Passage:
╭──

SweetCAPTCHA is a free service that offers good-looking images instead of the classic captchas made of cryptic digits and characters. It is available for a number of platforms including WordPress, Drupal, and Joomla!
Malicious scripts by SweetCaptcha
Sucuri, a well-known company that works on online security, reports that many websites using SweetCaptcha are affected by malicious popups and ads.
Occasionally, some visitors see popups that promote tech support for security errors.
hxxp://www . sweetcaptcha . com/api/v2/apps/csrf/(digit_id)?ver=3.1.0
which loads the malicious code.
5.2 You acknowledge that within the sweetCAPTCHA service and/or sweetCAPTCHA API, There might be included 3rd party content which will be displayed for the purpose of user interaction. This content might include but will not be limited to ads, banners, links, search engine input fields and etc.
This gives an explaination of this problem.
Adware history of SweetCaptcha
It’s not the first time that SweetCaptcha injects this kind of malicious code into websites using their service. Back in September of 2014 a user reported an unwanted search bar in WordPress forums. SweetCaptcha replied with this explanation:
SweetCaptcha is a FREE project, we had some pilots for a very short time with monetization solutions back in the past, but they were just pilots, meaning ended long time ago.

╰──

Dataset:

╭──

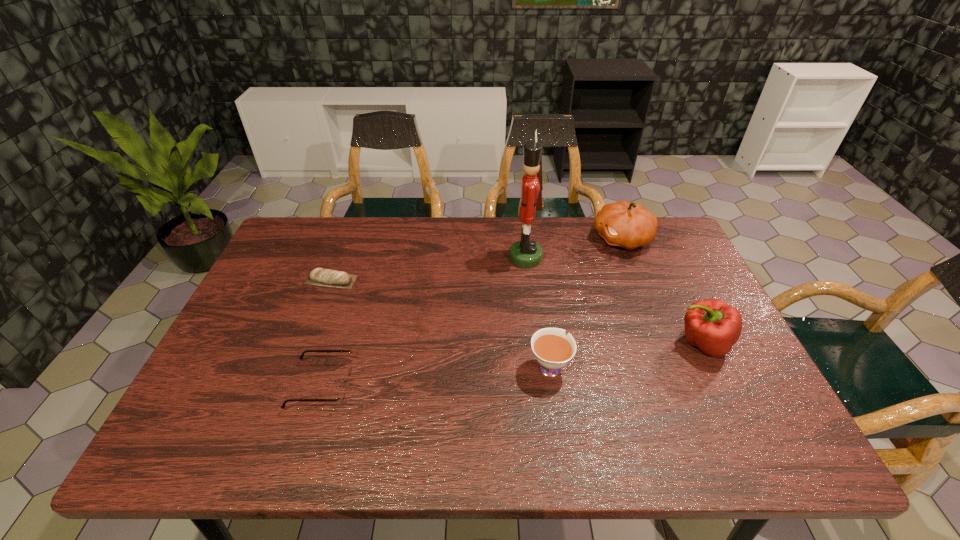
Where is `object identified as the third closest to the fourth shortest object`? This screenshot has width=960, height=540. object identified as the third closest to the fourth shortest object is located at coordinates (525, 253).

This screenshot has height=540, width=960. I want to click on vacant space that satisfies the following two spatial constraints: 1. on the front-facing side of the tallest object; 2. on the side of the teacup with the handle, so click(539, 366).

Locate an element on the screen. vacant area in the image that satisfies the following two spatial constraints: 1. on the back side of the bell pepper; 2. on the front-facing side of the tallest object is located at coordinates (661, 258).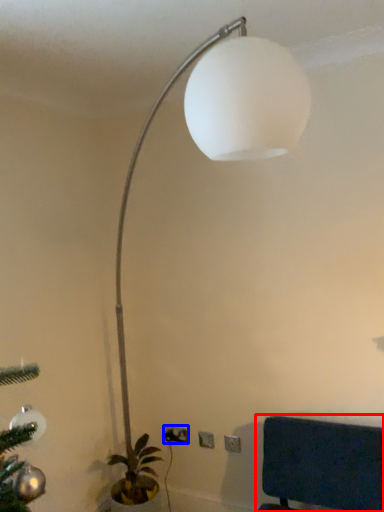
Question: Which of the following is the closest to the observer, furniture (highlighted by a red box) or electric outlet (highlighted by a blue box)?

Choices:
 (A) furniture
 (B) electric outlet

Answer: (A)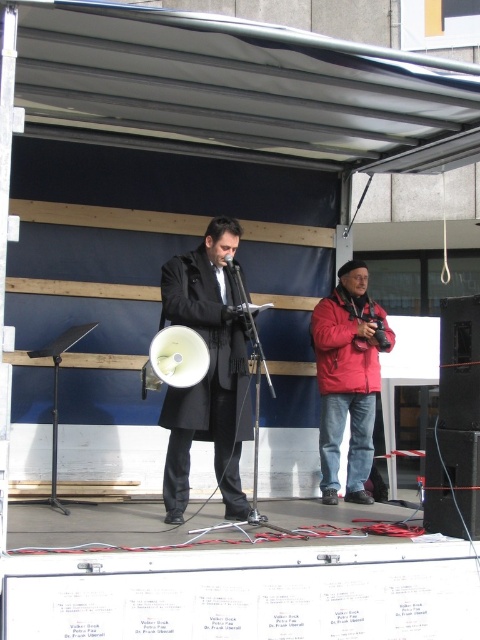
Question: Which of the following is the closest to the observer?

Choices:
 (A) (448, 381)
 (B) (231, 272)
 (C) (228, 248)
 (D) (344, 346)

Answer: (A)

Question: Does black matte speaker at lower right have a lesser width compared to matte black megaphone at center?

Choices:
 (A) no
 (B) yes

Answer: (A)

Question: Which of these objects is positioned farthest from the matte black megaphone at center?

Choices:
 (A) matte black coat at center
 (B) red matte jacket at right
 (C) black matte speaker at lower right

Answer: (C)

Question: Is matte black coat at center thinner than red matte jacket at right?

Choices:
 (A) no
 (B) yes

Answer: (B)

Question: Which object is farther from the camera taking this photo?

Choices:
 (A) matte black coat at center
 (B) black plastic speaker at center
 (C) red matte jacket at right

Answer: (C)

Question: Does red matte jacket at right have a larger size compared to black plastic speaker at center?

Choices:
 (A) yes
 (B) no

Answer: (A)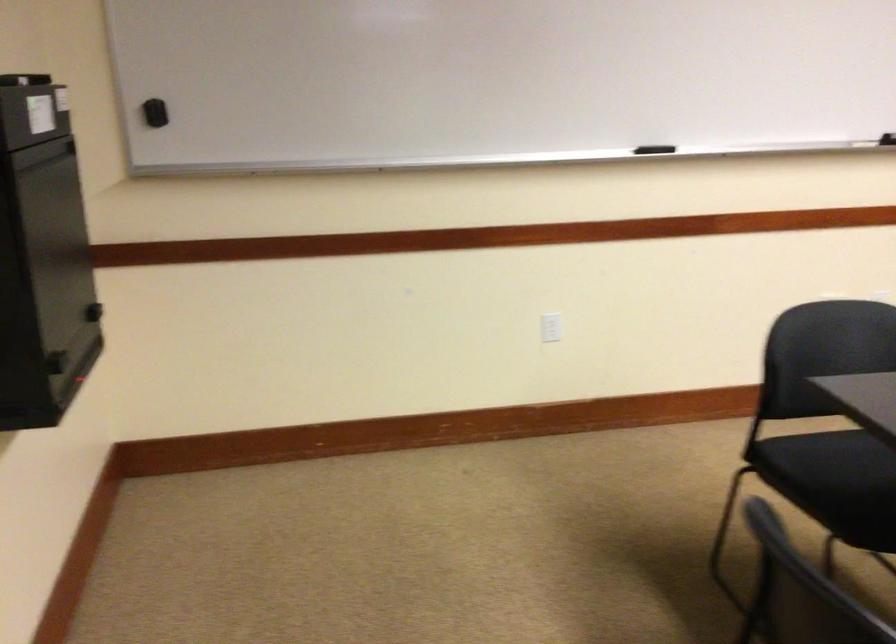
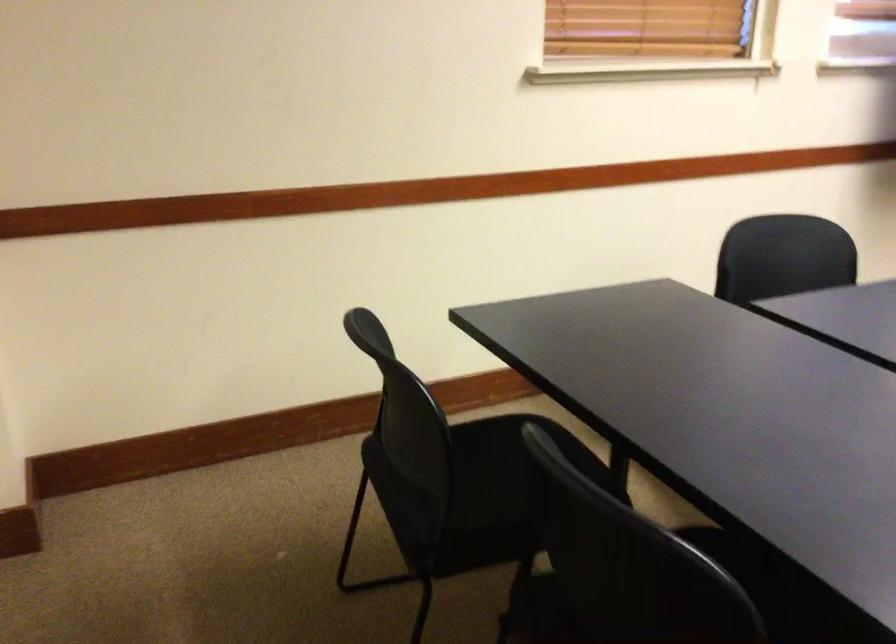
Question: What movement of the cameraman would produce the second image?

Choices:
 (A) Left
 (B) Right
 (C) Forward
 (D) Backward

Answer: (D)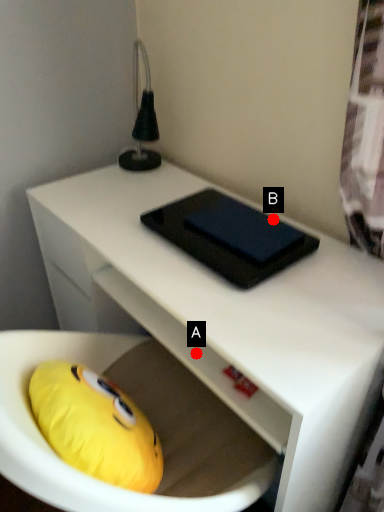
Question: Two points are circled on the image, labeled by A and B beside each circle. Among these points, which one is nearest to the camera?

Choices:
 (A) A is closer
 (B) B is closer

Answer: (A)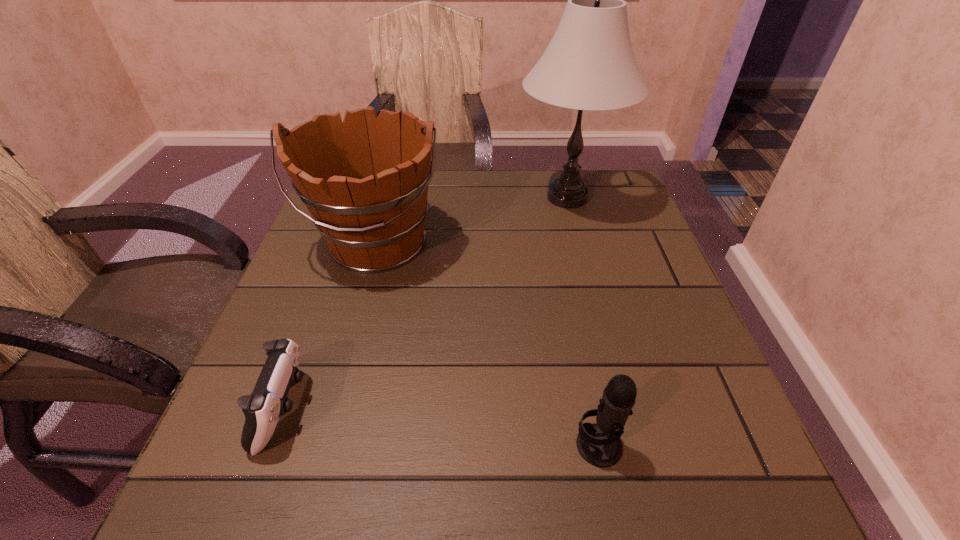
The width and height of the screenshot is (960, 540). Find the location of `vacant area that lies between the second tallest object and the tallest object`. vacant area that lies between the second tallest object and the tallest object is located at coordinates (472, 220).

Identify the location of vacant space that is in between the lamp and the shortest object. The width and height of the screenshot is (960, 540). (426, 303).

This screenshot has height=540, width=960. I want to click on free space between the wine bucket and the tallest object, so click(472, 220).

Locate an element on the screen. Image resolution: width=960 pixels, height=540 pixels. free space between the microphone and the wine bucket is located at coordinates pos(487,345).

In order to click on the closest object to the lamp in this screenshot , I will do `click(365, 181)`.

Identify the location of object that is the closest one to the control. (365, 181).

Locate an element on the screen. vacant space that satisfies the following two spatial constraints: 1. on the front-facing side of the microphone; 2. on the right side of the shortest object is located at coordinates (272, 446).

Where is `free location that satisfies the following two spatial constraints: 1. on the front-facing side of the control; 2. on the right side of the third tallest object`? free location that satisfies the following two spatial constraints: 1. on the front-facing side of the control; 2. on the right side of the third tallest object is located at coordinates click(x=272, y=446).

You are a GUI agent. You are given a task and a screenshot of the screen. Output one action in this format:
    pyautogui.click(x=<x>, y=<y>)
    Task: Click on the vacant space that satisfies the following two spatial constraints: 1. with the handle on the microphone; 2. on the right side of the second tallest object
    The width and height of the screenshot is (960, 540).
    Given the screenshot: What is the action you would take?
    pyautogui.click(x=322, y=446)

Find the location of `free spot that satisfies the following two spatial constraints: 1. on the front-facing side of the microphone; 2. on the right side of the shortest object`. free spot that satisfies the following two spatial constraints: 1. on the front-facing side of the microphone; 2. on the right side of the shortest object is located at coordinates (272, 446).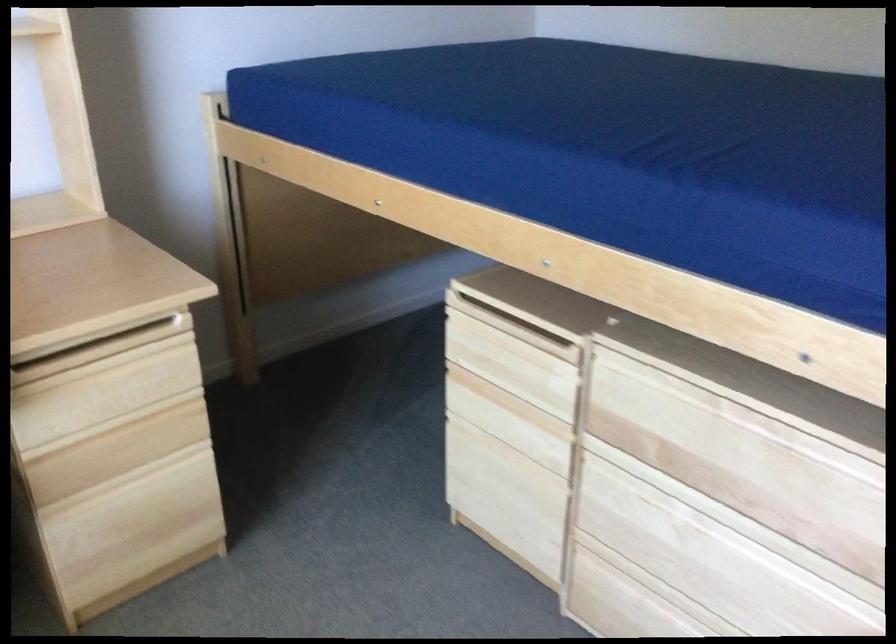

╰──

Exercise requirements:
a) Answer these questions using the SweetCAPTCHA passage.
(i) Which platforms does the passage name as supporting SweetCAPTCHA?
(ii) Which security company reported malicious popups and ads on sites using SweetCaptcha?
(iii) When and where did a user report an unwanted search bar?
b) Resume the SweetCAPTCHA passage immediately after its final sentence.
The rows are separate material and are unrelated to the SweetCAPTCHA passage.

Response list:
a)
(i) WordPress, Drupal, and Joomla!
(ii) Sucuri
(iii) In September 2014, in the WordPress forums

b)
sweetCaptcha was always Free from ads and will stay so.
In Sucuri blog post about this malware you’ll find links to a number of support threads on the WordPress plugin’s forum starting from June 8, 2015 reporting a new wave of ads coming from that service. So, it’s not really free from ads.
Let me suggest you just a few steps to take in order to stay free from malware ads:
- Don’t use SweetCaptcha any more.
- Read terms of service for anything you use.
- Think twice before adding third-party scripts in your website. You lose control over your web pages’ content.
I’ll not tell you to temporarily stop using this service. You should stop forever. There are various ways to maintain a free service, but malware is one that should never be accepted. Services that want to live by injecting malware on their users’ websites should die.